In [None]:
# ----------------------------------------------------------------------------
# Title: Assignment 8.2
# Author: Surenther Selvaraj
# Date: 01 Nov 2025
# Modified By: Surenther Selvaraj
# Description: Term Project Milestone 2: Data Preparation
# Data: https://www.kaggle.com/datasets/imakash3011/customer-personality-analysis
# ----------------------------------------------------------------------------

## Term Project Milestone 2: Data Preparation Plan
This document outlines the initial data preparation and feature engineering strategy for the classification model, specifically focusing on identifying and dropping features that are non-predictive, redundant, or problematic for the modeling process.

### 1. Feature Drop Strategy

To optimize the model's performance and prevent data leakage or multicollinearity, several features from the raw dataset will be excluded.

| Feature to Drop  | Rationale for Exclusion  |  Category |
|---|---|---|
| ID  | This is a unique customer identifier. It has no predictive power and should be dropped to prevent the model from memorizing individual observations.  | Non-Predictive  |
| Dt_Customer  | Date of customer enrollment. While conversion time might be relevant, the more actionable and direct time-based feature, Recency, is already available and highly predictive (as shown in Graph 3).  | Redundant/High Cardinality  |
| Z_CostContact  | Standardized cost of customer contact. This column is constant across all customers in the dataset (a value of 3) and therefore provides zero variance or predictive information.  | Zero-Variance |
| Z_Revenue | Standardized revenue from contact. This column is constant across all customers (a value of 11) and provides zero variance or predictive information.  | Zero-Variance |
| AcceptedCmp1 to AcceptedCmp5 | Response to previous campaigns. These features represent the outcome of past offers. Using them to predict the current campaign's Response (which is effectively AcceptedCmp6) creates severe data leakage, as a positive response to a previous similar campaign is an unnaturally strong predictor for the current one. Dropping these ensures the model generalizes to new campaigns.  | Data Leakage |
| Complain | Customer complaint status. While technically a potential predictor, the count of complaints is extremely low, leading to highly skewed classes that provide minimal signal for a classification model focused on positive response prediction.  | Near Zero-Variance |


### 2. Features to Keep and Transform

The remaining features will be kept as they are highly relevant to the business problem (customer wealth, engagement, and past purchase behavior).
——
In the data preparation plan, what constant value does the Z_Revenue column hold for every customer?

(PROVIDED MATERIAL):
——
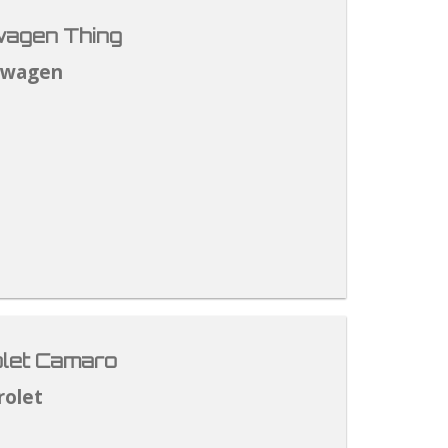
agen Thing
swagen
let Camaro
rolet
——
(ANSWER SECTION): 11